Through the shooting and editing of Never Rest/Unrest, Sia takes up the mantle of Cuban revolutionary filmmaker and theorist Julio Garcia Espinosa, who originally published the manifesto ‘For an Imperfect Cinema’ in 1969. This anti-colonial cinema is a cinema of urgency, a cinema of the counter-spectacle and one that is driven by process and resistance rather than fabrication and convention.
Alongside Never Rest/Unrest, Tiffany Sia presents a new leak of material from her forthcoming book Too Salty Too Wet 更咸更濕, a sequel to the 2019 zine Salty Wet published by Inpatient Press.

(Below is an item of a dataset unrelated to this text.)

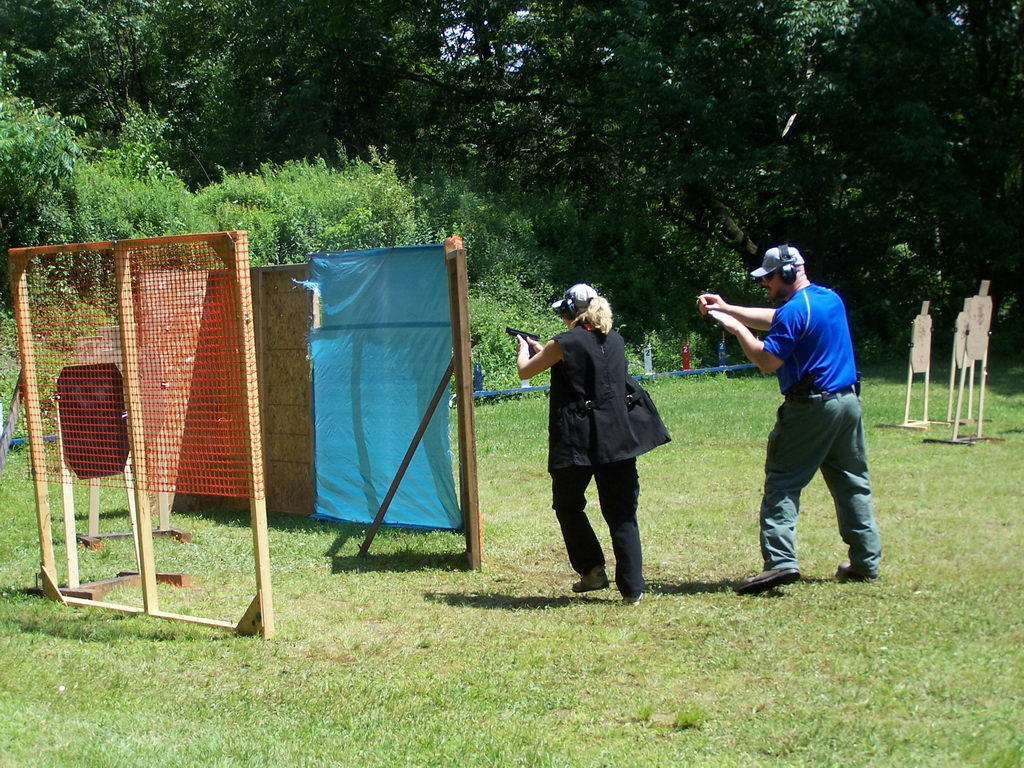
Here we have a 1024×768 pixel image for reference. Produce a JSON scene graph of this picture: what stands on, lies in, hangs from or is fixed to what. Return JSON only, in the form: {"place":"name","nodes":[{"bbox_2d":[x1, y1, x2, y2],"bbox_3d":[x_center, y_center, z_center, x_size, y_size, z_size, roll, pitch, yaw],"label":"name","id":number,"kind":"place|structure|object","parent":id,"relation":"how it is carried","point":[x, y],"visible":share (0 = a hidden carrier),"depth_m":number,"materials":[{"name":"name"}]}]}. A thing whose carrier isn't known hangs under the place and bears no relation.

Note regarding Never Rest/Unrest: subtitles are intentionally omitted from the film as a means of interrogating the cultural proximity or distance of the viewer from Hong Kong.
Director Biography
Tiffany Sia (Hong Kong) is an artist, writer, filmmaker and independent film producer, based between Hong Kong and New York. She has spoken at Studio Voltaire (London), Printed Matter, Cooper Union, The New School (New York) and Tai Kwun Contemporary Art (Hong Kong). She is committed to multidisciplinary works with a focus on new narratives, diasporas and indigenous voices. She graduated from the Film and Electronic Arts program at Bard College and has been the recipient of a Fulbright scholarship. She is the founder of Speculative Place, an experimental, independent project space hosting resident working in film, writing and art in Hong Kong. Sia is the author of 咸濕 Salty Wet, a series of anti-travelogues on distance and desire within and without Hong Kong published in July 2019. Her experimental short film Never Rest/Unrest takes the form of a hand-held cinema about the relentless direct action in Hong Kong from early summer to end of 2019. The work takes up the provocation of Julio Garcia Espinosa’s “Imperfect Cinema” on the potential for anti-colonial filmmaking, resisting spectacular documentary and news narratives. Instead, crisis poses ambiguous, anachronistic and often banal time.